It’s ironic really. Only a week or two ago there were celebrations in the UK as the “Only one year to go” countdown to the Olmpics began. The rhetoric is of “the best games ever” and “legacy opportunities for the whole country”. There was a sense of optimism and excitement as millions of people waited to hear which events they had secured tickets for. And I sensed a feeling of anticipation, looking forward to the competition to come.

Last Saturday, it seems as though all of that was shattered in one night of rioting, which was then followed by three more nights of rioting that has spread widely across the country. I hope and pray that tonight doesn’t turn into a fifth night, and that the news that the police are to be given access to more resources for tackling criminal behaviour will be enough to keep thugs and hooligans off the streets. And maybe the rain will help too…

Of course, we’ve been here before, so it’s tempting to wonder what, if anything, we have learned? There’s always a lot said on these occasions, much of it generating more heat than light.

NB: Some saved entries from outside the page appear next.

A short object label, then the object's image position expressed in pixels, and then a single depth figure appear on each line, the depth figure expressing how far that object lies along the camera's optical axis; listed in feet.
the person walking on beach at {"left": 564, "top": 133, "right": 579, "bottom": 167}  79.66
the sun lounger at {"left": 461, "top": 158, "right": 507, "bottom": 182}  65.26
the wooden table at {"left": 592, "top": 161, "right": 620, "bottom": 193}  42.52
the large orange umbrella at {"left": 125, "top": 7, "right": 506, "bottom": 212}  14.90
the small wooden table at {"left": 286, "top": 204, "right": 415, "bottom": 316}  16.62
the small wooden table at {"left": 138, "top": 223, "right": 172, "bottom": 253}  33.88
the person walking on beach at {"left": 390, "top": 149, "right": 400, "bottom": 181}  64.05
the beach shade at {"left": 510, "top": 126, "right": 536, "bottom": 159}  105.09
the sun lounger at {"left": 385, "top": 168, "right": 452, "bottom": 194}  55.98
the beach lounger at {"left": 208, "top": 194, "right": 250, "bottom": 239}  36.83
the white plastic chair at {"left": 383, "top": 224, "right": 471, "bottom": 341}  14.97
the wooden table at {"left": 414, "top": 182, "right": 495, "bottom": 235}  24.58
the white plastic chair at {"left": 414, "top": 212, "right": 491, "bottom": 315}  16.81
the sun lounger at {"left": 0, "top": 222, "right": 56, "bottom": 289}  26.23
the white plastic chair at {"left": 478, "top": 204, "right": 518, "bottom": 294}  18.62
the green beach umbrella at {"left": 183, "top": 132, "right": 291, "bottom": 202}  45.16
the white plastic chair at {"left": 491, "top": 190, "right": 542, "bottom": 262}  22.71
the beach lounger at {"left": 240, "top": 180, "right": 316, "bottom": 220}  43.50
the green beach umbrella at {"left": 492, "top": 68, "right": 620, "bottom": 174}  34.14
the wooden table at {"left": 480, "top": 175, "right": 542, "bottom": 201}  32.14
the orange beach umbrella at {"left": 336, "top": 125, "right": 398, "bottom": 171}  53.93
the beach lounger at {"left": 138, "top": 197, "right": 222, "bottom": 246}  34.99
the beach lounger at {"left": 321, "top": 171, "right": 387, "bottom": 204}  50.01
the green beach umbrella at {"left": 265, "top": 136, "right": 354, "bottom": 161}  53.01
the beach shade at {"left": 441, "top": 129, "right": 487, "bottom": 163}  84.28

There are those who blame the government cuts, and those who blame the tragic shooting of Mark Duggan, and then there’s the question of poverty and lack of opportunity. All of these are important issues, and they are rightly discussed and demonstrated about – that’s one of the great privileges of living in our democracy.

However, let me be clear – if controversial: This current spate of riots has nothing to do with any of those factors. They are the simple result of criminal behaviour, which has seen gangs of criminals capitalising on a ‘strength in numbers’ opportunity to line their own pockets and get a free update on clothing and household goods. It is a simple case of willful, random destruction and looting that has become increasingly orchestrated. In every case of a crime committed, it is the result of a conscious choice of behaviour by the perpetrator – which will result in punishment through the due process of law when they are caught.

It’s what happens when all respect for law and order, and community, and work, has been replaced by unadulterated selfishness and greed. It is tragic for those people who have lost their homes and their livelihood. And this can happen on a smaller, less dramatic scale in organisations too. When employee’s lose respect for their colleagues, their managers and their company, their behaviour changes to reflect their ‘mood’. They become disengaged; performance drops and conflict often increases. Happily, this doesn’t generally tend to result in riots in the workplace! But it’s equally destructive, albeit in a different way. In the early stages it will only be evident to those close to it, but ultimately, it will become evident for all to see – including customers and shareholders.

So what can be done?

As with any situation where there is disaffection, questions must be asked to identify causes. But let’s not forget that every employee’s behaviour is their own conscious choice, and therefore their own responsibility. When that behaviour is positive and constructive, it should be rewarded; when it is destructive and damaging to the business performance, that behaviour must be challenged – constructively, but robustly.

Imagine how much your business’ performance could be increased if there was a culture of challenge, to help everyone maximise their contribution and engagement!

Finally – it’s probably worth mentioning that the views expressed here are my own, and don’t necessarily reflect the views of others from Emenex!